If you tick two or more of these, stop. A serious vendor loses nothing if you ask for a week's trial on a real problem.

How you know it paid off

The only measure that matters is payback. Before you start, note what the chosen task costs you now: hours per week, multiplied by what that time is worth, plus the cost of errors or delays. After a month of real use, compare. If the saving beats the cost of the tool, you made a good decision. If not, you learned cheaply that it wasn't the right road.

Don't measure success in "how modern it sounds". Measure it in hours freed and money kept in the business. AI used well doesn't look like a technology project. It looks like a week of work that suddenly became easier.

The most expensive tool isn't the one that costs the most. It's the one you bought before you knew what problem it solved.

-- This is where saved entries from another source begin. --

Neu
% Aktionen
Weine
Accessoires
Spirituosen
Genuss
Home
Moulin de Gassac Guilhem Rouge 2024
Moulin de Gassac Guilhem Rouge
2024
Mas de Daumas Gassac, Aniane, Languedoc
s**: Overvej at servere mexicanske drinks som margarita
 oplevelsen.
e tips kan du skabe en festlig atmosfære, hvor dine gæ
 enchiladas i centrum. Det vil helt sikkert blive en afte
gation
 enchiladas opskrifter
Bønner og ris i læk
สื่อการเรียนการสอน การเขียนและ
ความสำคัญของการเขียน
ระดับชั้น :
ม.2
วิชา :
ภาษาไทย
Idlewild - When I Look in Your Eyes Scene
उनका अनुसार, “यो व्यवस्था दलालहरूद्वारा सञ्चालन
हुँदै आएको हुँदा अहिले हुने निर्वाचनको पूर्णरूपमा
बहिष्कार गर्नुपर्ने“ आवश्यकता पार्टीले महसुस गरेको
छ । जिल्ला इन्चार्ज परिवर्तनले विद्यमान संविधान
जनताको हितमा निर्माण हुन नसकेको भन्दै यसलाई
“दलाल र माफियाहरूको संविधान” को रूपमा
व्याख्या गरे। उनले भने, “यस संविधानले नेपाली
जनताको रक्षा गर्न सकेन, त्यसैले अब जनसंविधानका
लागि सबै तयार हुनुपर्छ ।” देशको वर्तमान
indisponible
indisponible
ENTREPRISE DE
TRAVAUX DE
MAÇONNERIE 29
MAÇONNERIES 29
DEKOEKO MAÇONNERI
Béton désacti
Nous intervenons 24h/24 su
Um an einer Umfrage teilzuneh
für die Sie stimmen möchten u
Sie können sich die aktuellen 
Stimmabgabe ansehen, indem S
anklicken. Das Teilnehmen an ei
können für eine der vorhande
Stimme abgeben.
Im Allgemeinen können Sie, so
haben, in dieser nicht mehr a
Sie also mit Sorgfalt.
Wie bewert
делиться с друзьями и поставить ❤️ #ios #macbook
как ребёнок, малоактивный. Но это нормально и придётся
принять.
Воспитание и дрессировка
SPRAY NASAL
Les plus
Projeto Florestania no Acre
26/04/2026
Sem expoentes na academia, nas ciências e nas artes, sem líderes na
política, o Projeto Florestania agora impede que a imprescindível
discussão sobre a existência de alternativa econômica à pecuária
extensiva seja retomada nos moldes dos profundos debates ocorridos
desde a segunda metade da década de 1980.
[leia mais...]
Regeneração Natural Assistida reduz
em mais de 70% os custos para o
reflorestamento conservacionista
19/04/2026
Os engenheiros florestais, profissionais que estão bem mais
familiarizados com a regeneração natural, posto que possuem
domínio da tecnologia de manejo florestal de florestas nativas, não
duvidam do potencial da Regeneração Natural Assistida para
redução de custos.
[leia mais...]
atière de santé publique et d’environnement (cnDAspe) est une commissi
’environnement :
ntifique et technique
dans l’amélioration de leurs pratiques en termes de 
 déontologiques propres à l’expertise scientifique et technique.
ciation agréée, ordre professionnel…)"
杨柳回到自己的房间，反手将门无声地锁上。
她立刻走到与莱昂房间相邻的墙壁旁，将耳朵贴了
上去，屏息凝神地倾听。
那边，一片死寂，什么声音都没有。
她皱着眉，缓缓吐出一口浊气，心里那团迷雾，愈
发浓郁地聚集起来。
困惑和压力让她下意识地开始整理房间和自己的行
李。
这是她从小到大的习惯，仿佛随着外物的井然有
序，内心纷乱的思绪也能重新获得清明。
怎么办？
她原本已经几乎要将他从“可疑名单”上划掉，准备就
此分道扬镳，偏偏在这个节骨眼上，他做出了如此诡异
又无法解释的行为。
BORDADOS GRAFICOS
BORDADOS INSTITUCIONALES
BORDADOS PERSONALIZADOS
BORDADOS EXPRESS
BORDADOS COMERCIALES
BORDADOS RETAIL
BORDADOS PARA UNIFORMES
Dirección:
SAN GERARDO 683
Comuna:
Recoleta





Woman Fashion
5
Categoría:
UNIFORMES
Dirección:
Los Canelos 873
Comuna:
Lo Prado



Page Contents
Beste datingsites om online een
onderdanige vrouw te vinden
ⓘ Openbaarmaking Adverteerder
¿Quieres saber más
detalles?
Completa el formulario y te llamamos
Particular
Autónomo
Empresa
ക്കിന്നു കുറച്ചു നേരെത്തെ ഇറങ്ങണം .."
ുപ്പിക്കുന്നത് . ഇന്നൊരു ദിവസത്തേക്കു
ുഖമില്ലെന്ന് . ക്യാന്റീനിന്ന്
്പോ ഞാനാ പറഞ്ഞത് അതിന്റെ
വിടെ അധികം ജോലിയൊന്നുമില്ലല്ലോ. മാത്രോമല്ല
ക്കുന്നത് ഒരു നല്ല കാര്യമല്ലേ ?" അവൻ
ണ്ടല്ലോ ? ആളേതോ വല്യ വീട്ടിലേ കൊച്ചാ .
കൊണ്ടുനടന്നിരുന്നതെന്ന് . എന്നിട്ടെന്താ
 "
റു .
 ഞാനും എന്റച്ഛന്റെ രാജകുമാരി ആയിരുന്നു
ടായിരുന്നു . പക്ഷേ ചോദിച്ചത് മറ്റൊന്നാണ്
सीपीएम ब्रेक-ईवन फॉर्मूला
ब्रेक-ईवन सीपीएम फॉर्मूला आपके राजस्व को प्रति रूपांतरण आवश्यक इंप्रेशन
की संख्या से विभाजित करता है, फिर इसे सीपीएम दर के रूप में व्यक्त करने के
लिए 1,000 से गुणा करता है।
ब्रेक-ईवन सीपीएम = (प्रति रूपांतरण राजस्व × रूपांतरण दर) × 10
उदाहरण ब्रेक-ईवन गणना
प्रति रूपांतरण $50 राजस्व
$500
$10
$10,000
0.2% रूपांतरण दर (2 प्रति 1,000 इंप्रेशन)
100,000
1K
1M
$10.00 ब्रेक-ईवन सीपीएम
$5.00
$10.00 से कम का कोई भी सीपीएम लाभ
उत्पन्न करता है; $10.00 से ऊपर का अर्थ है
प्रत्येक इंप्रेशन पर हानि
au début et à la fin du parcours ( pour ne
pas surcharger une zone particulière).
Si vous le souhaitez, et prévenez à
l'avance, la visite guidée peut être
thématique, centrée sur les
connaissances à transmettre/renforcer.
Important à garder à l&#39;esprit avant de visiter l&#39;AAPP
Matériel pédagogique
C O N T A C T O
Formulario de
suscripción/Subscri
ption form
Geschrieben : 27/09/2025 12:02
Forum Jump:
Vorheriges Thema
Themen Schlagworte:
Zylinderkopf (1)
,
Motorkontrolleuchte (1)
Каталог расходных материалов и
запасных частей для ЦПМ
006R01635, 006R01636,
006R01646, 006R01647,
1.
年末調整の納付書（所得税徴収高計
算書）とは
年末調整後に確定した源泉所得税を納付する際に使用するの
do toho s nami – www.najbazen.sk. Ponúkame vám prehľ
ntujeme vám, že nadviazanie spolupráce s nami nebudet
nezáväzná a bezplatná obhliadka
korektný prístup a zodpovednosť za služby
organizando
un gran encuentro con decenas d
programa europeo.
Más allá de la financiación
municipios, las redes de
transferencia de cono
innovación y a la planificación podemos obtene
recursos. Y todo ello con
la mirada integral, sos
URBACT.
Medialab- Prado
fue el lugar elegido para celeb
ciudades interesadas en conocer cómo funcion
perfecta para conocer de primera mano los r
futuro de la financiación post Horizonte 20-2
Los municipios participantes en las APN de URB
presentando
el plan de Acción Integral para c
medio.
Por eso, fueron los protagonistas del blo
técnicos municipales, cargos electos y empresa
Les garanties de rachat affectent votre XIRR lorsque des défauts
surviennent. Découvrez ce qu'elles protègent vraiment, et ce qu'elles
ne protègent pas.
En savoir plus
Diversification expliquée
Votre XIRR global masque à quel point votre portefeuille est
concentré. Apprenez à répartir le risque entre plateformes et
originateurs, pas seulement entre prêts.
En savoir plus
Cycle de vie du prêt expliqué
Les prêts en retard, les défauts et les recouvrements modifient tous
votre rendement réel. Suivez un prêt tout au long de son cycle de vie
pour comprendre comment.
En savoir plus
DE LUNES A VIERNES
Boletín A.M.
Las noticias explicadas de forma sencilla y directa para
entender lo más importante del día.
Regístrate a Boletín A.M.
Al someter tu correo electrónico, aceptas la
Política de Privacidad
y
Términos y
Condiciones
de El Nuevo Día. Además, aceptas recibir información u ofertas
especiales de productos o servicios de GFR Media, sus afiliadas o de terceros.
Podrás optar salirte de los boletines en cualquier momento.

Frequently asked questions

Do I need to hire a developer to use AI in my business?
Usually not, at least not to start. Most bottlenecks in a small business can be solved with off-the-shelf AI that needs configuration, not code. You only need a developer once you want something tailored to your workflow, integrated with your systems, and you have already validated that the investment is worth it.
How much does it cost to get started with AI?
You can start with tens of euros a month, not thousands. Many useful tools cost between 20 and 100 euros per user per month. The sensible rule is to never pay for something that does not pay for itself in the first month. Real costs only appear when you build something custom, and that decision deserves separate scrutiny.
Is ChatGPT enough for my business?
For a lot of writing, summarising and text-analysis work, yes, it is surprisingly enough and cheap. It is not enough when you need AI to work with your internal data securely, integrate with other systems, or run automatically without someone operating it. That is when you move to a dedicated solution.
How do I protect my company data if I use AI?
Ask any vendor three things: where the data is stored, whether it is used to train their models, and whether they offer business options for confidential data. Serious business plans do not train on your data. Never put sensitive data into a free consumer tool.
How do I spot a tool that is just hype?
Hype promises transformation without asking how you work. A real tool solves a concrete task you can test quickly and measure. If a vendor talks about revolution and the future but cannot show you in five minutes what changes in your business tomorrow, it is hype.